What the task requires
Copy, word for word, the lines of the entries below between the one with "Include the desired" and the one with "The Multi-Processing Environment", inclusive, and leave out everything else.

################

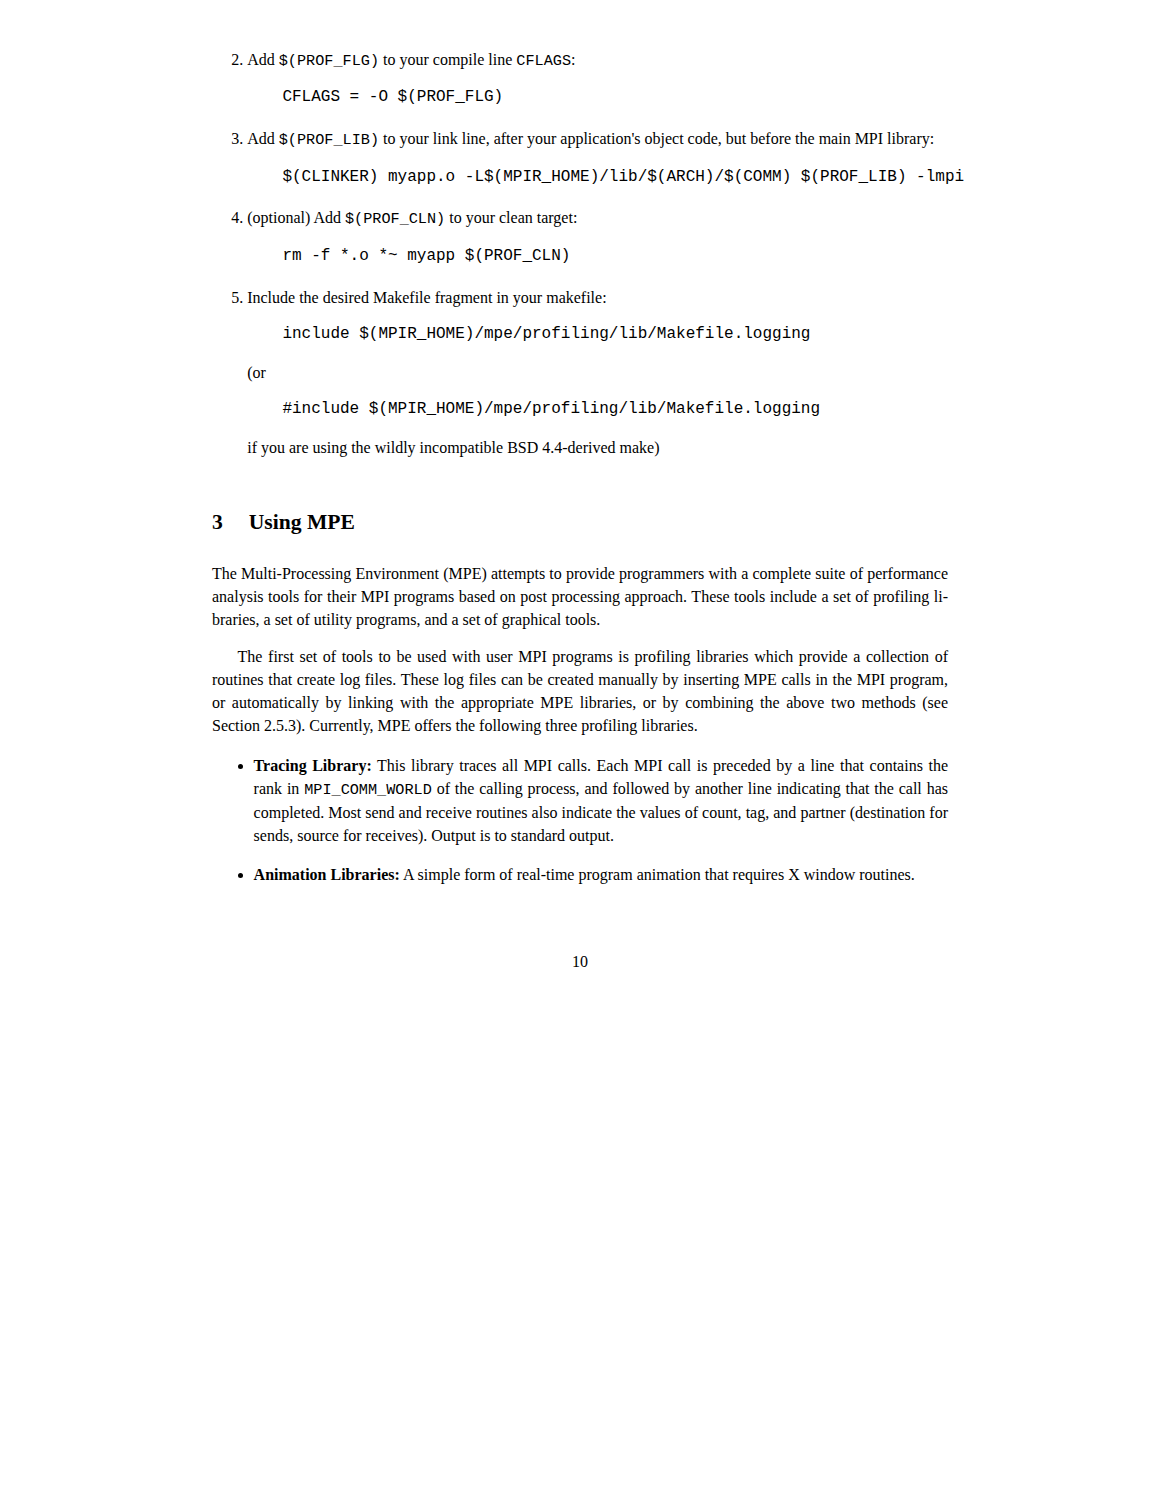Add $(PROF_FLG) to your compile line CFLAGS:
CFLAGS = -O $(PROF_FLG)
Add $(PROF_LIB) to your link line, after your application's object code, but before the main MPI library:
$(CLINKER) myapp.o -L$(MPIR_HOME)/lib/$(ARCH)/$(COMM) $(PROF_LIB) -lmpi
(optional) Add $(PROF_CLN) to your clean target:
rm -f *.o *~ myapp $(PROF_CLN)
Include the desired Makefile fragment in your makefile:
include $(MPIR_HOME)/mpe/profiling/lib/Makefile.logging
(or
#include $(MPIR_HOME)/mpe/profiling/lib/Makefile.logging
if you are using the wildly incompatible BSD 4.4-derived make)
3 Using MPE
The Multi-Processing Environment (MPE) attempts to provide programmers with a complete suite of performance analysis tools for their MPI programs based on post processing approach. These tools include a set of profiling libraries, a set of utility programs, and a set of graphical tools.
The first set of tools to be used with user MPI programs is profiling libraries which provide a collection of routines that create log files. These log files can be created manually by inserting MPE calls in the MPI program, or automatically by linking with the appropriate MPE libraries, or by combining the above two methods (see Section 2.5.3). Currently, MPE offers the following three profiling libraries.
Tracing Library: This library traces all MPI calls. Each MPI call is preceded by a line that contains the rank in MPI_COMM_WORLD of the calling process, and followed by another line indicating that the call has completed. Most send and receive routines also indicate the values of count, tag, and partner (destination for sends, source for receives). Output is to standard output.
Animation Libraries: A simple form of real-time program animation that requires X window routines.
10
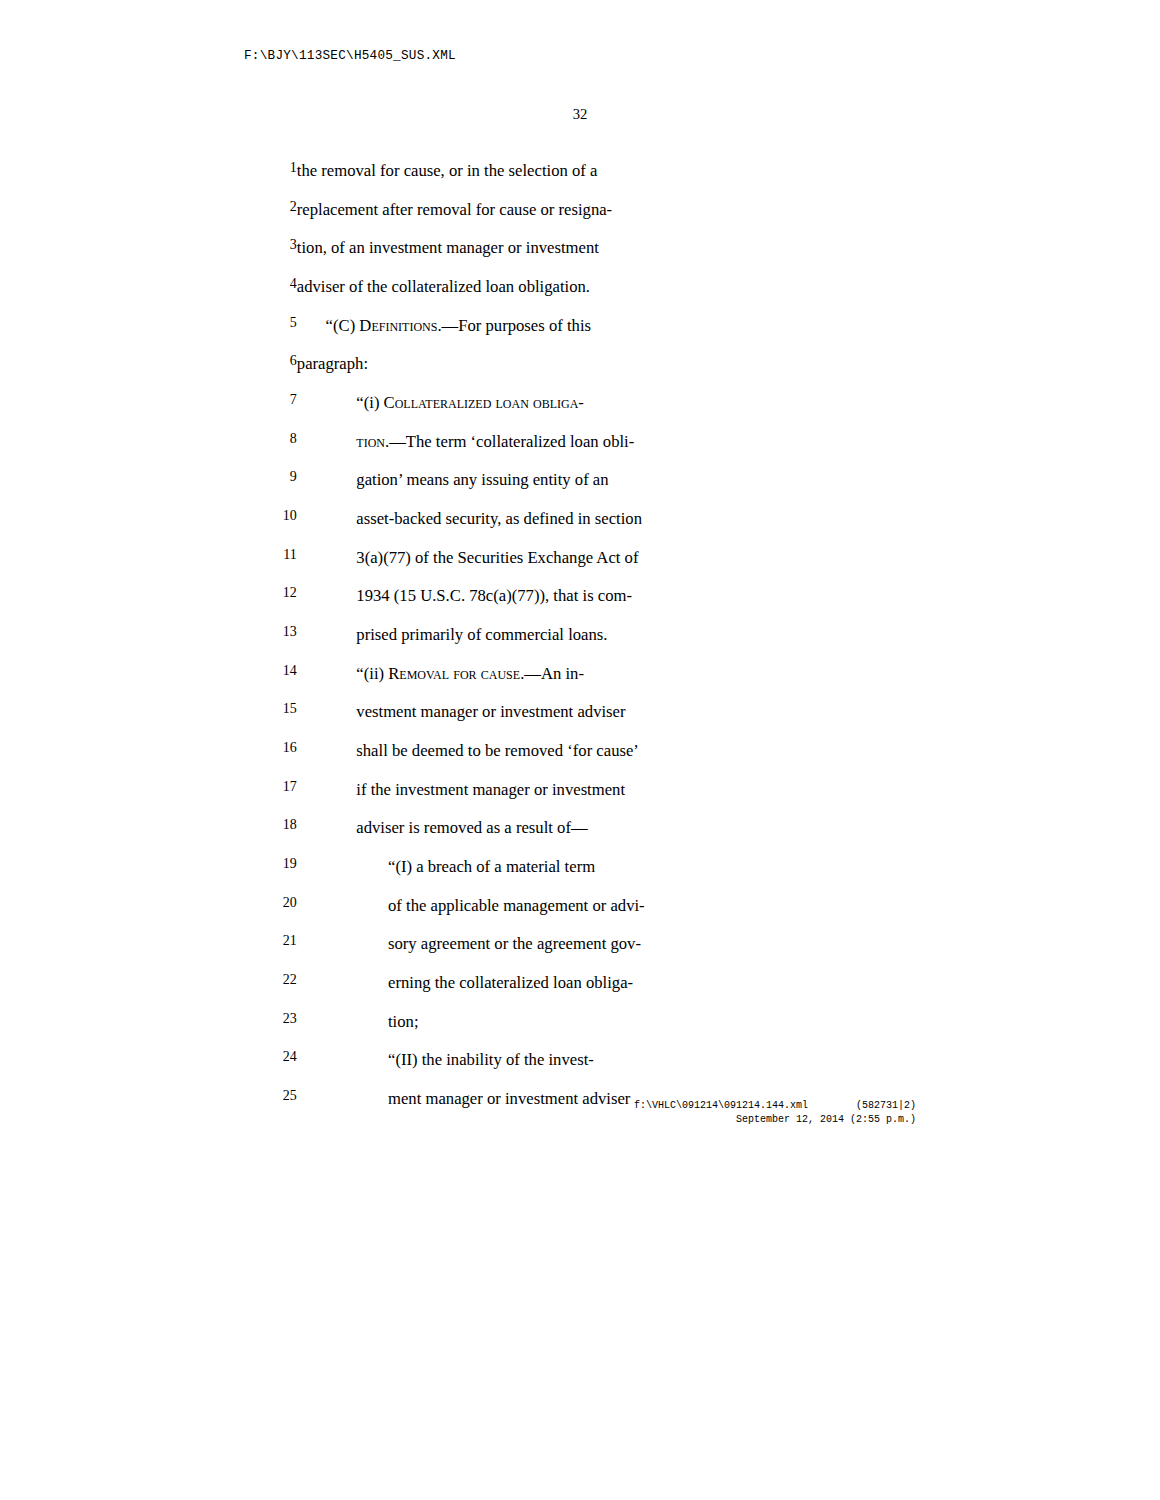F:\BJY\113SEC\H5405_SUS.XML
32
| 1 | the removal for cause, or in the selection of a |
| 2 | replacement after removal for cause or resigna- |
| 3 | tion, of an investment manager or investment |
| 4 | adviser of the collateralized loan obligation. |
| 5 | “(C) Definitions .—For purposes of this |
| 6 | paragraph: |
| 7 | “(i) Collateralized loan obliga- |
| 8 | tion .—The term ‘collateralized loan obli- |
| 9 | gation’ means any issuing entity of an |
| 10 | asset-backed security, as defined in section |
| 11 | 3(a)(77) of the Securities Exchange Act of |
| 12 | 1934 (15 U.S.C. 78c(a)(77)), that is com- |
| 13 | prised primarily of commercial loans. |
| 14 | “(ii) Removal for cause .—An in- |
| 15 | vestment manager or investment adviser |
| 16 | shall be deemed to be removed ‘for cause’ |
| 17 | if the investment manager or investment |
| 18 | adviser is removed as a result of— |
| 19 | “(I) a breach of a material term |
| 20 | of the applicable management or advi- |
| 21 | sory agreement or the agreement gov- |
| 22 | erning the collateralized loan obliga- |
| 23 | tion; |
| 24 | “(II) the inability of the invest- |
| 25 | ment manager or investment adviser |
f:\VHLC\091214\091214.144.xml (582731|2)
September 12, 2014 (2:55 p.m.)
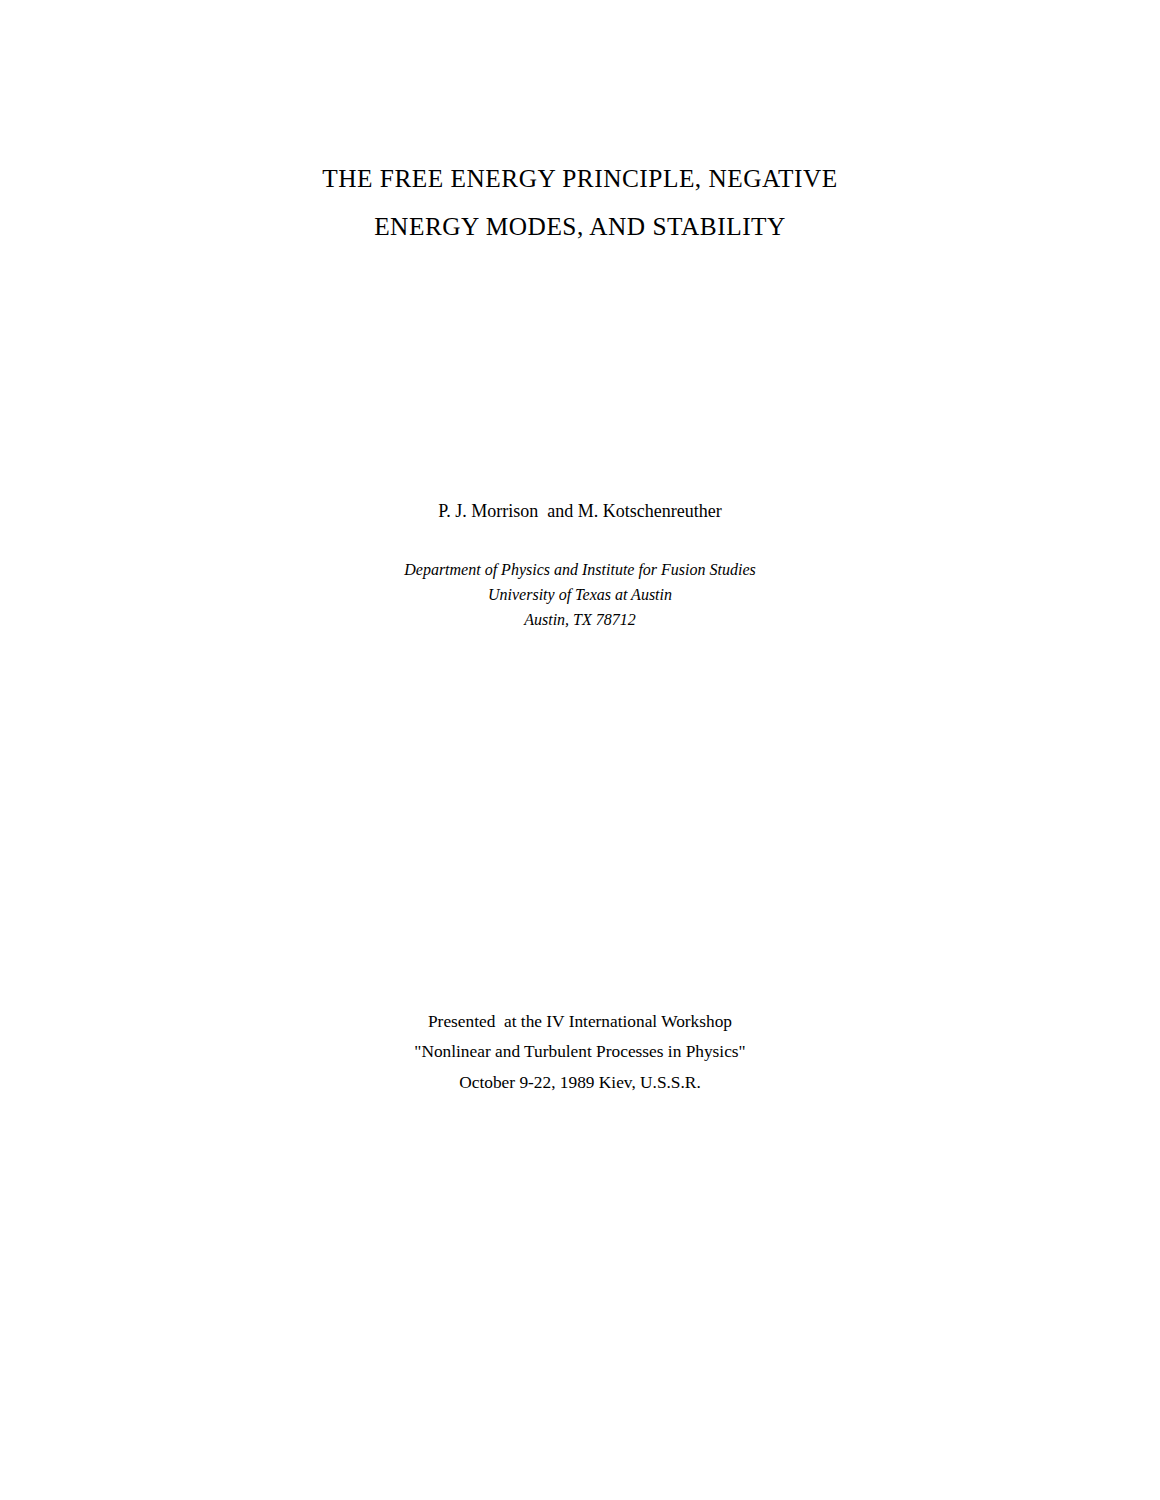The Free Energy Principle, Negative
Energy Modes, and Stability
P. J. Morrison and M. Kotschenreuther
Department of Physics and Institute for Fusion Studies
University of Texas at Austin
Austin, TX 78712
Presented at the IV International Workshop
"Nonlinear and Turbulent Processes in Physics"
October 9-22, 1989 Kiev, U.S.S.R.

################

Result below
Include the desired Makefile fragment in your makefile:
include $(MPIR_HOME)/mpe/profiling/lib/Makefile.logging
(or
#include $(MPIR_HOME)/mpe/profiling/lib/Makefile.logging
if you are using the wildly incompatible BSD 4.4-derived make)
3 Using MPE
The Multi-Processing Environment (MPE) attempts to provide programmers with a complete suite of performance analysis tools for their MPI programs based on post processing approach. These tools include a set of profiling libraries, a set of utility programs, and a set of graphical tools.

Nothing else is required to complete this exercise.